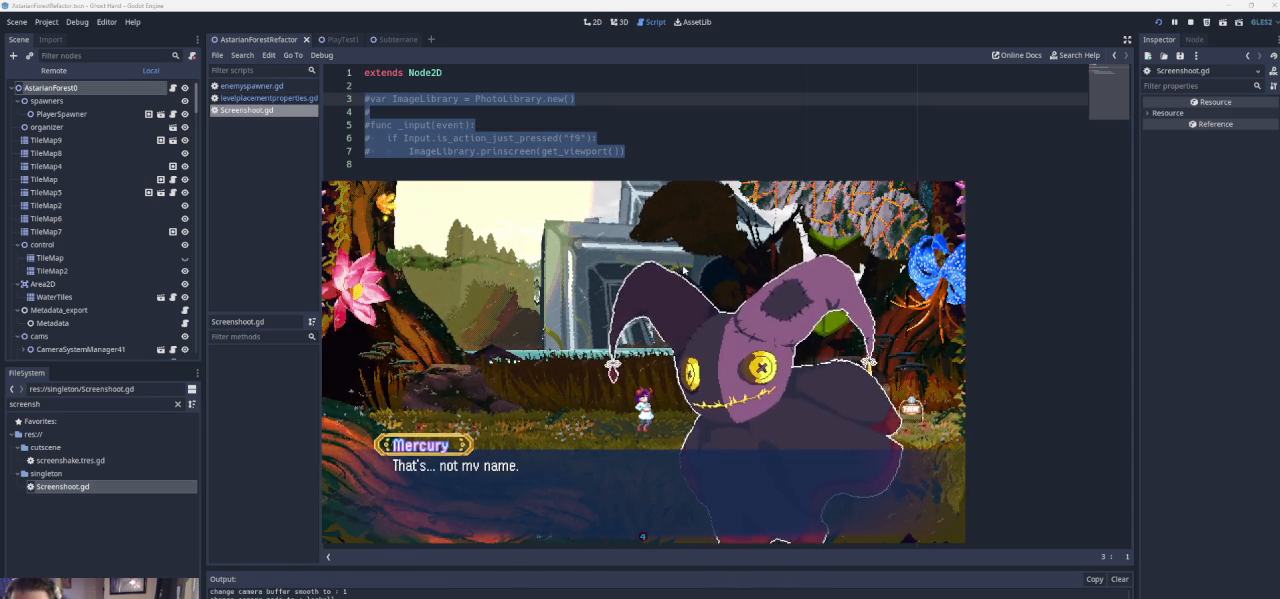
{"buttons": [], "left_stick": "center", "events": []}
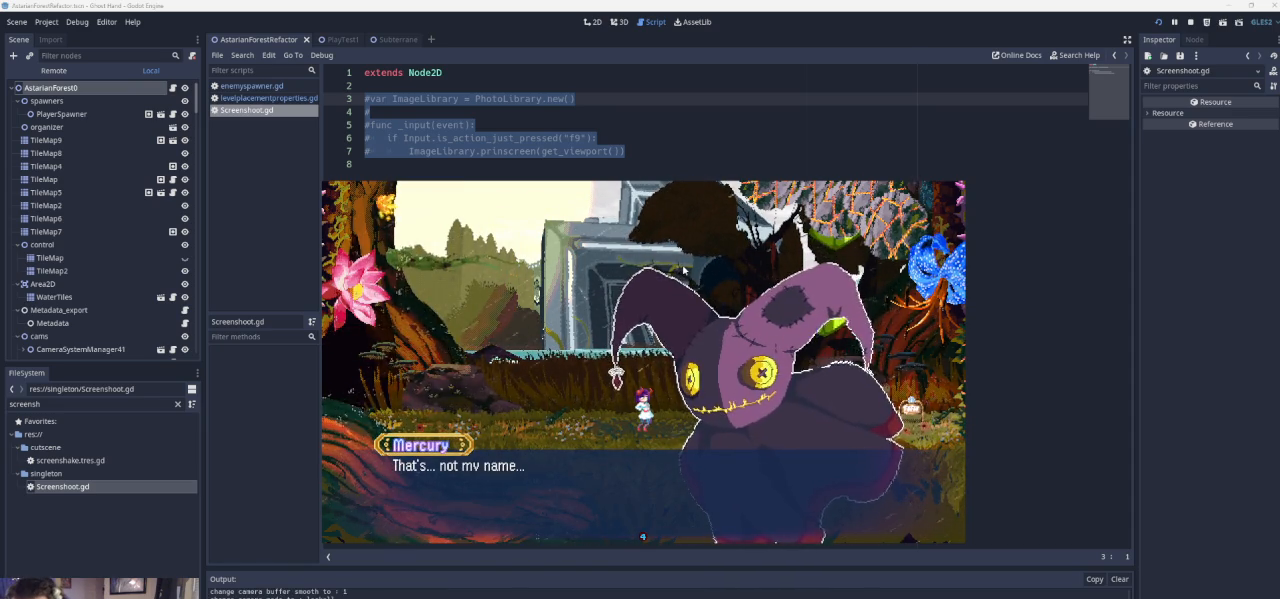
{"buttons": [], "left_stick": "center", "events": []}
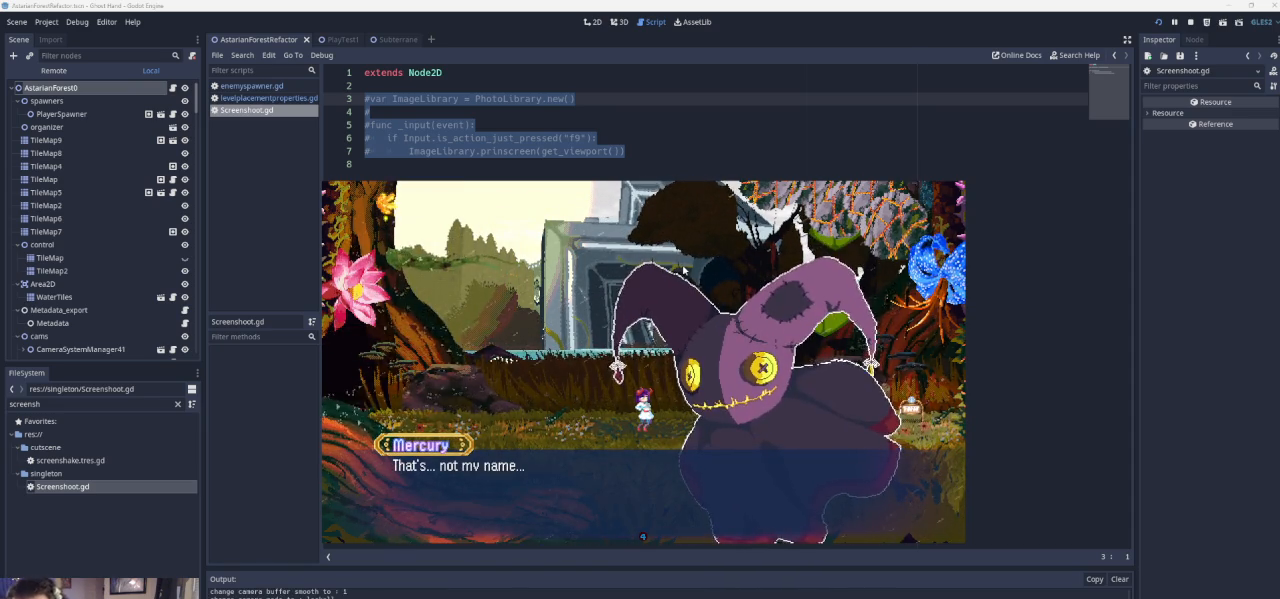
{"buttons": [], "left_stick": "center", "events": []}
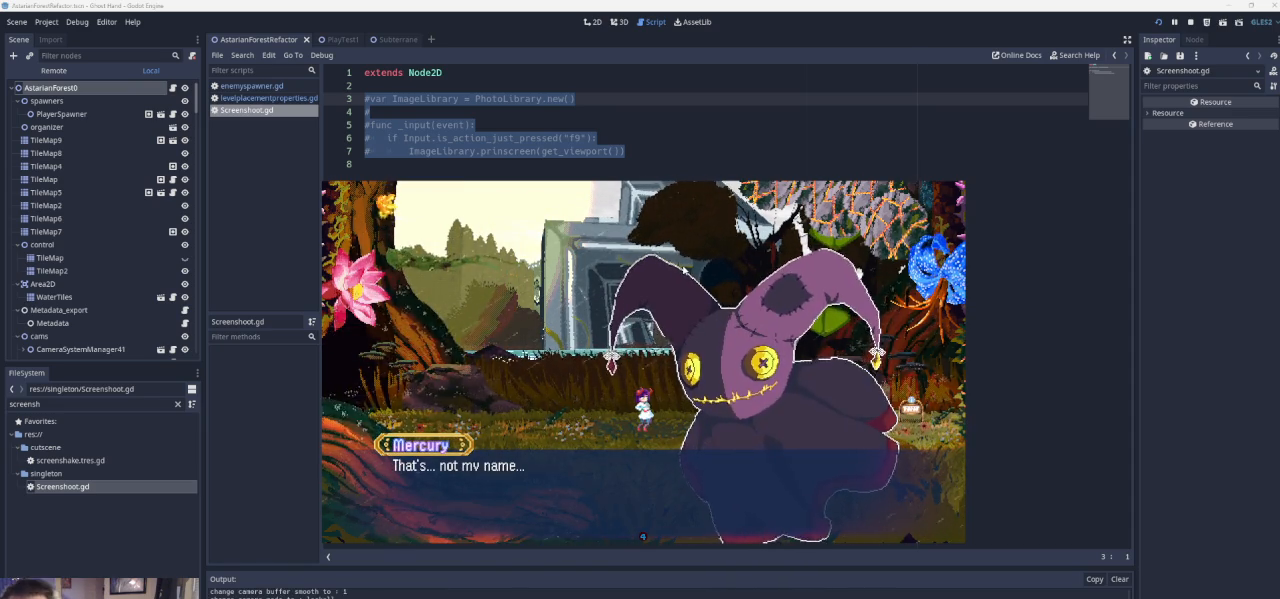
{"buttons": [], "left_stick": "center", "events": [[367, "SQUARE", "down"], [500, "SQUARE", "up"]]}
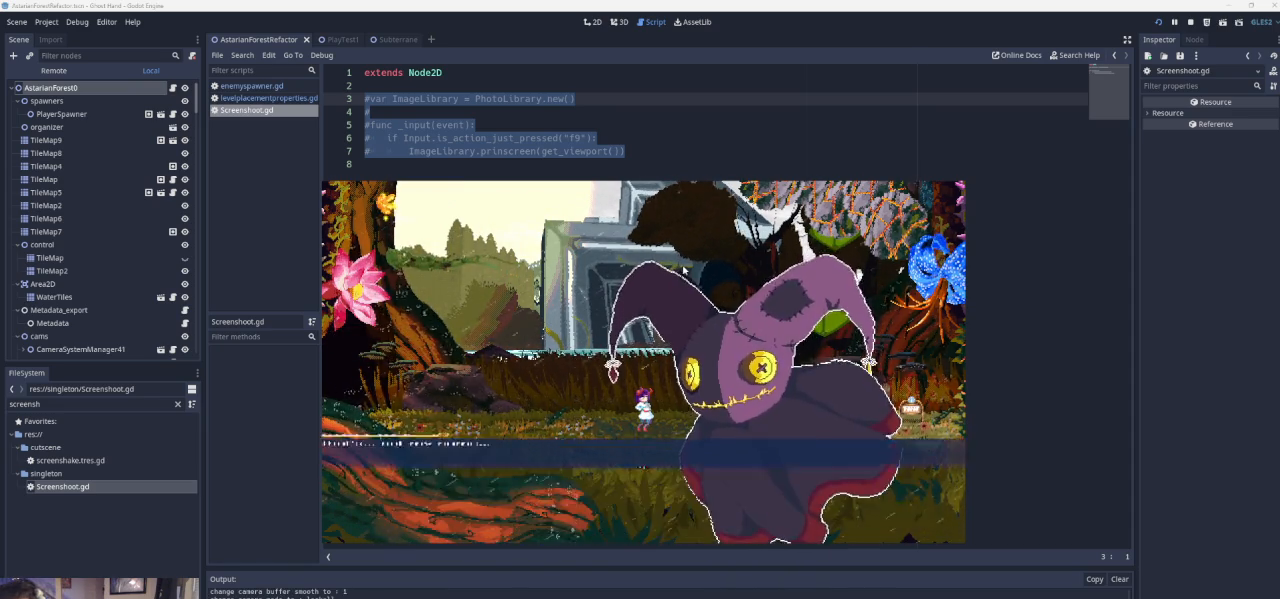
{"buttons": [], "left_stick": "center", "events": []}
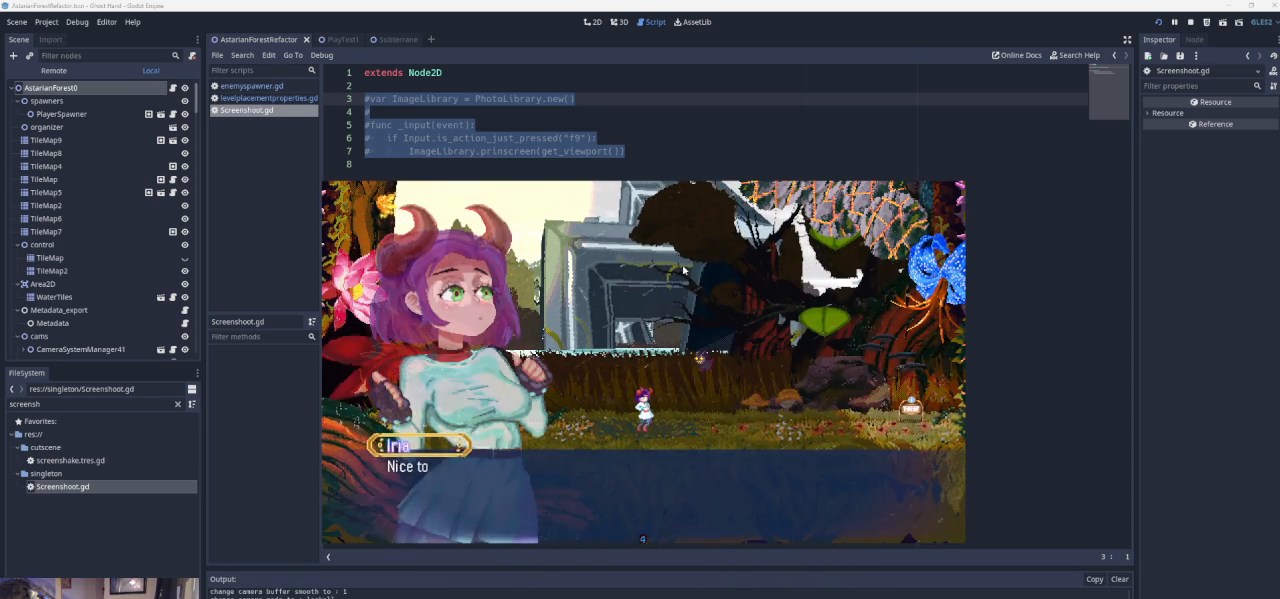
{"buttons": [], "left_stick": "center", "events": []}
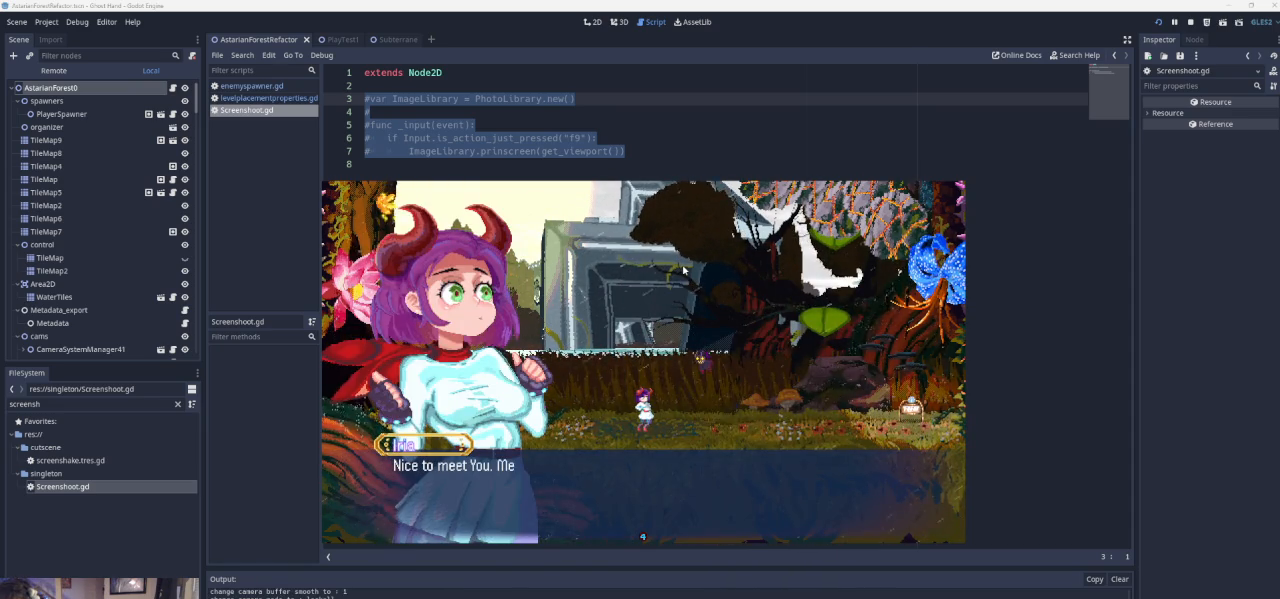
{"buttons": [], "left_stick": "center", "events": []}
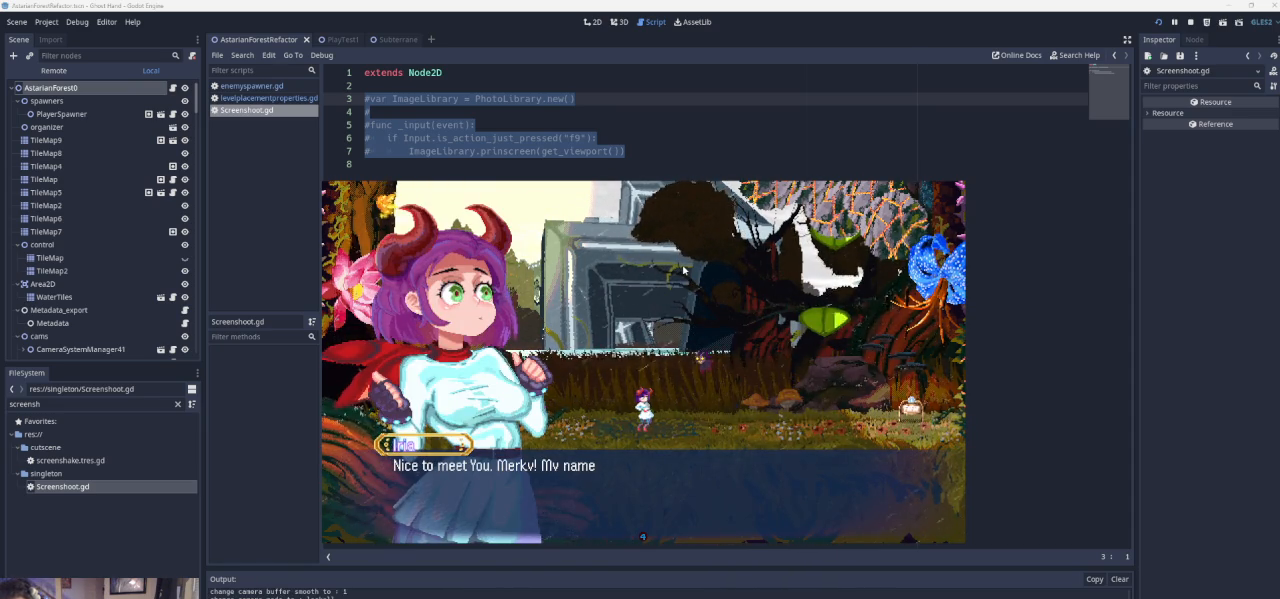
{"buttons": [], "left_stick": "center", "events": []}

--- Your instructions ---
What is needed here is an exact transcription of every record above, with images excluded.

--- Your solution ---
{"buttons": [], "left_stick": "center", "events": []}
{"buttons": [], "left_stick": "center", "events": []}
{"buttons": [], "left_stick": "center", "events": []}
{"buttons": [], "left_stick": "center", "events": [[367, "SQUARE", "down"], [500, "SQUARE", "up"]]}
{"buttons": [], "left_stick": "center", "events": []}
{"buttons": [], "left_stick": "center", "events": []}
{"buttons": [], "left_stick": "center", "events": []}
{"buttons": [], "left_stick": "center", "events": []}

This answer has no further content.